Republished with author's permission from original post.

Robert Bacal
Robert began his career as an educator and trainer at the age of twenty (which is over 30 years ago!), as a teaching assistant at Concordia University. Since then he as trained teachers for the college and high school level, taught at several universities and trained thousands of employees and managers in customer service, conflict management and performance appraisal and performance management skills.

3 COMMENTS

  1. And it’s not only true for small businesses. Large corporations as well throw tons of dollars at social media with zero result. Some of the campaigns even fire back and make the bad company reputation even worst.

    My mantra: Every second you spend on social media are seconds stolen from your customers.

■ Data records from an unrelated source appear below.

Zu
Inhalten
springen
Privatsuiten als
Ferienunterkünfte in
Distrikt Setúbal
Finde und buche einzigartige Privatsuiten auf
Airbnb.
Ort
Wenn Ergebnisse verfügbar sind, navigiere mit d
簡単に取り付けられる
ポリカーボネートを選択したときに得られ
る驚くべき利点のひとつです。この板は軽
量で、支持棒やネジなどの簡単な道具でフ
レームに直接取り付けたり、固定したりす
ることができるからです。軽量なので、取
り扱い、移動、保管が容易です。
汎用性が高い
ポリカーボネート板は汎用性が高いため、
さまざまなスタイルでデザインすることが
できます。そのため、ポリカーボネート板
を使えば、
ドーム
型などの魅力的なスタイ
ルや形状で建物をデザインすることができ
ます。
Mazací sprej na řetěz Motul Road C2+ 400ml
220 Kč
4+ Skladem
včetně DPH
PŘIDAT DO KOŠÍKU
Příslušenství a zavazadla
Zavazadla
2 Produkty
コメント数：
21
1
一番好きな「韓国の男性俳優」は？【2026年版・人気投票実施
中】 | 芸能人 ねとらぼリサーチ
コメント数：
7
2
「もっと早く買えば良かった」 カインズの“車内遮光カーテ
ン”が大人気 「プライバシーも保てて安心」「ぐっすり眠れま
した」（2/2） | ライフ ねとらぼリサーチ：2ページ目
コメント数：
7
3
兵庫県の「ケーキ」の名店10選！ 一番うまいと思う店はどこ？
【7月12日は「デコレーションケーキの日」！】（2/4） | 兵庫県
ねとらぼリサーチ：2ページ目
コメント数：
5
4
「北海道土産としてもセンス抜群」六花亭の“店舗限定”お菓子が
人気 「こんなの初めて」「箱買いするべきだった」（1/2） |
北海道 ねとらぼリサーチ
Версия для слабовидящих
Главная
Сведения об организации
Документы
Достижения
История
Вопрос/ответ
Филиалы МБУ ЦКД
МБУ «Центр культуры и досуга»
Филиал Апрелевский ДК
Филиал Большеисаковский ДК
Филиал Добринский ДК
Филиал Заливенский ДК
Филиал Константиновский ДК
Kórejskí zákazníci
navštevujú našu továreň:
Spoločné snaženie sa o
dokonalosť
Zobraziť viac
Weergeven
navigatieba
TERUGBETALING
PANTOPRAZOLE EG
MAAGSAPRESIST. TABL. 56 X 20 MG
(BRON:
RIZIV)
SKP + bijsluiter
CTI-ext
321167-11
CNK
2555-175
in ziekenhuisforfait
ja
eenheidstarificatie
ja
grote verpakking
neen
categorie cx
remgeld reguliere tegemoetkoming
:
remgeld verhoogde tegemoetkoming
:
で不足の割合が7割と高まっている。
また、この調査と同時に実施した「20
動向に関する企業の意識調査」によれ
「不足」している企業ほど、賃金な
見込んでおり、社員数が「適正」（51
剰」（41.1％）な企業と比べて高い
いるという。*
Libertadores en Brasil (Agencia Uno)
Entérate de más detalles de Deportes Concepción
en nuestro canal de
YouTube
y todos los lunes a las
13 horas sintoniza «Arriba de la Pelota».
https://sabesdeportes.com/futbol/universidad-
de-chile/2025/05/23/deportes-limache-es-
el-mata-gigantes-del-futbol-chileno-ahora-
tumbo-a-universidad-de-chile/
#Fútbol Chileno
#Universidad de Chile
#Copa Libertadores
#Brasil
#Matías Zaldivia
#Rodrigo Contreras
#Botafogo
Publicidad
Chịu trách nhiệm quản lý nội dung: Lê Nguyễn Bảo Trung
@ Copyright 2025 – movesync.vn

If you meet a customer in the social web, you meet the customer – not the social web. And since it is easier to meet customers in the social web – use it to meet THEM – but not the net.

    Axel
    http://xeesm.com/AxelS
    http://smacad.com

  2. I guess your rant about social media makes sense – because many are after popularity these days that they forgot to keep their feet on the ground. I’d rather have a hundred followers or friends who truly cares for my brand or business… than thousands to millions who are just going with the flow. Sadly, many small business owners don’t realize that numbers lie after all. Cheers! -marissa @ garious

  3. Robert,
    first of all maybe I’m out of time for this comment, but if you’re still there, it would be very interesting to have a little extra-time to discuss.

    I’m even more skeptic than you about the whole world of measuring effects of customer relationship policies. We try to “measure” feelings, satisfaction, and other unmaterial things. The only way to do that is not numbers, but feelings.
    The feeling about why customers increased (for our new website or because a competitor went bankrupt two blocks ahead?)
    But we can’t say that in a world, and in a market, in which people communicate and exchange opinions and impressions through social media more than “face-to-face”, the role of these devices is not strategic.
    It’s important to understand the best way to use that, I agree, but forgetting these opportunities would be a bad mistake.

    A customer giving a good rating to a company’s service would be a perfect testimonial for relatives and friends to try that company, and “tie lovers group” can be effectively addressed by tie makers to present their new collection only to those who really care. No more tons of wasted fliers or tv spots sent broadcast also to “we-hate-ties” group members.

    So I think, as usual, that any tool must be well known and well understood to be used at its best, without expecting miracles, and without expecting to enforce unmaterial things to quantitative rules and metrics. Time will say who’s right and who’s wrong.